[Opening Exercise data section]
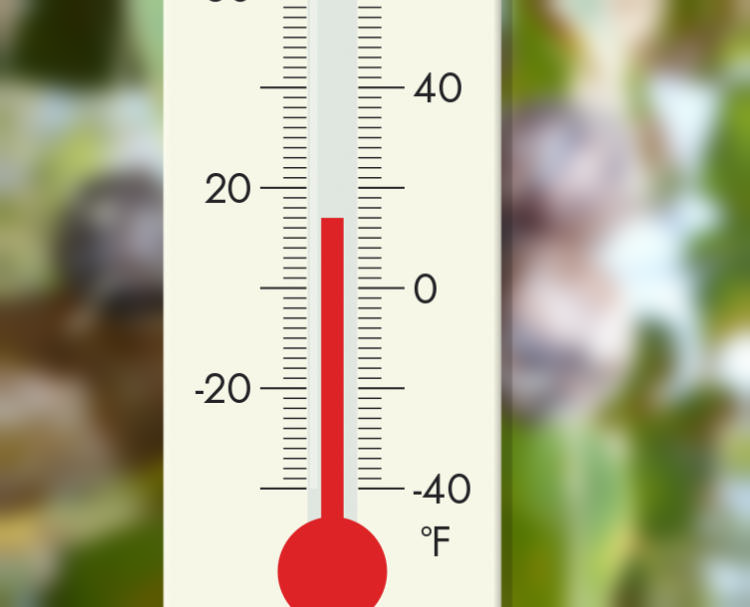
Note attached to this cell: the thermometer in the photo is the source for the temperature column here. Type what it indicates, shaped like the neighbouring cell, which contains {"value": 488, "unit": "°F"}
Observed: {"value": 14, "unit": "°F"}
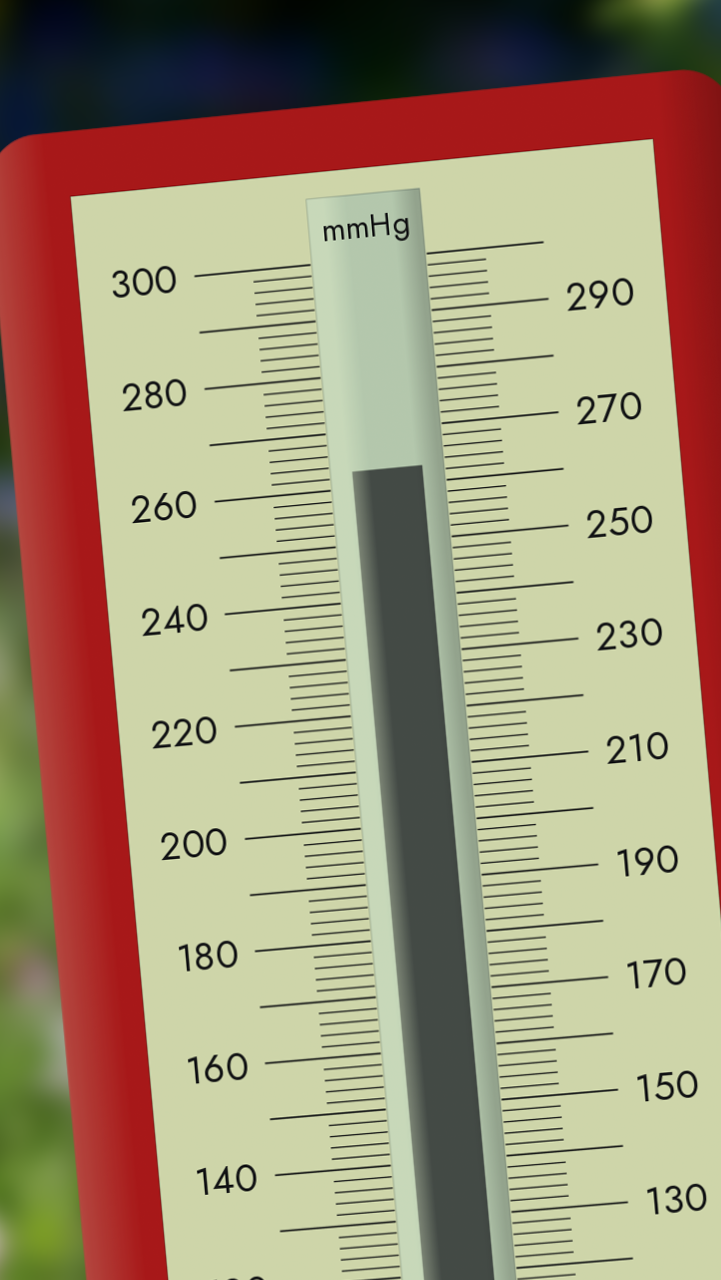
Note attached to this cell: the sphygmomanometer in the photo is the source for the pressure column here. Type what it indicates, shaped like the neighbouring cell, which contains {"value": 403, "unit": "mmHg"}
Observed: {"value": 263, "unit": "mmHg"}
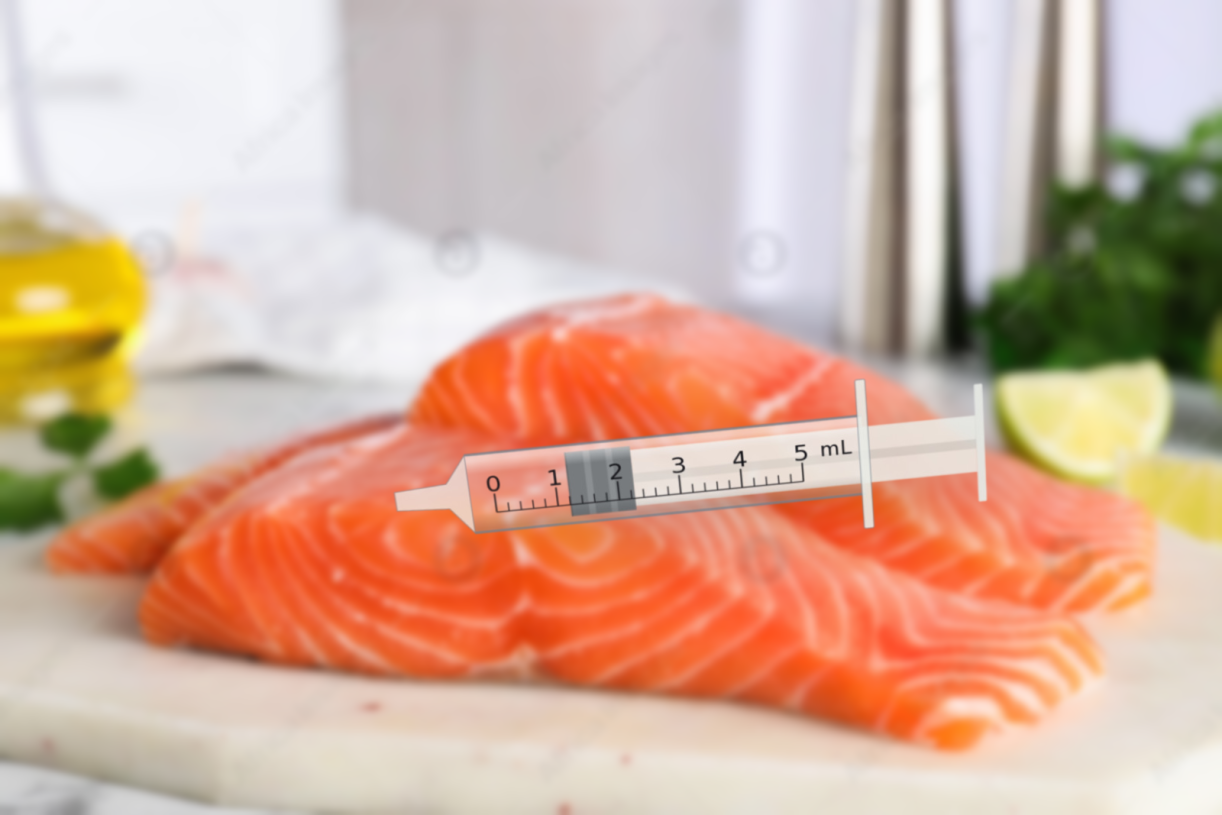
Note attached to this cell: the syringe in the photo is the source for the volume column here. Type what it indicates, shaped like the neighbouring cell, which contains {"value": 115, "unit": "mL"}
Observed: {"value": 1.2, "unit": "mL"}
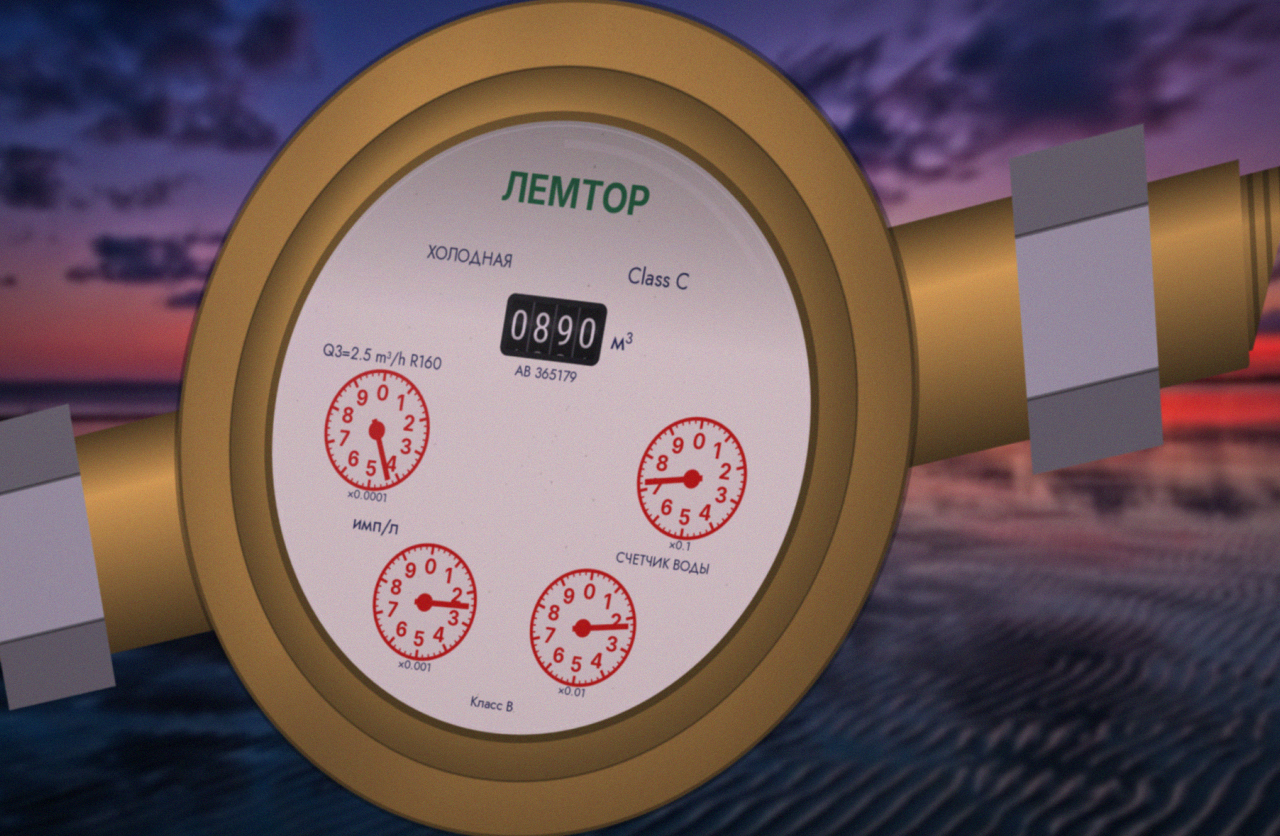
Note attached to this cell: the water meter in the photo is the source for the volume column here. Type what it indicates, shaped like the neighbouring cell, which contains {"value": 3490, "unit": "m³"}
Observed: {"value": 890.7224, "unit": "m³"}
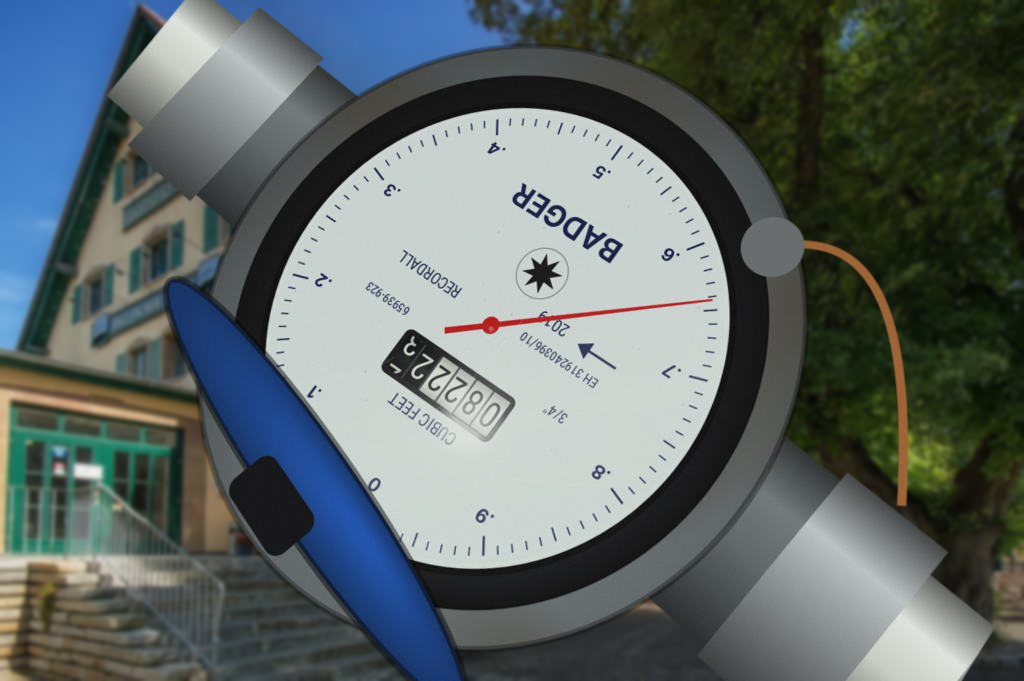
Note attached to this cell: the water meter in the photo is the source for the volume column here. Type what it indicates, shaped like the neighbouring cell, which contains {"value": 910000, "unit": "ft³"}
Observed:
[Closing Exercise data section]
§ **Exercise**
Copy the data above word for word, from the line containing "Note attached to this cell: the syringe" down to the end of the data, and leave out the pictures.

§ **Written response**
Note attached to this cell: the syringe in the photo is the source for the volume column here. Type what it indicates, shaped like the neighbouring cell, which contains {"value": 115, "unit": "mL"}
Observed: {"value": 1.2, "unit": "mL"}
Note attached to this cell: the water meter in the photo is the source for the volume column here. Type what it indicates, shaped like the neighbouring cell, which contains {"value": 3490, "unit": "m³"}
Observed: {"value": 890.7224, "unit": "m³"}
Note attached to this cell: the water meter in the photo is the source for the volume column here. Type what it indicates, shaped like the neighbouring cell, which contains {"value": 910000, "unit": "ft³"}
Observed:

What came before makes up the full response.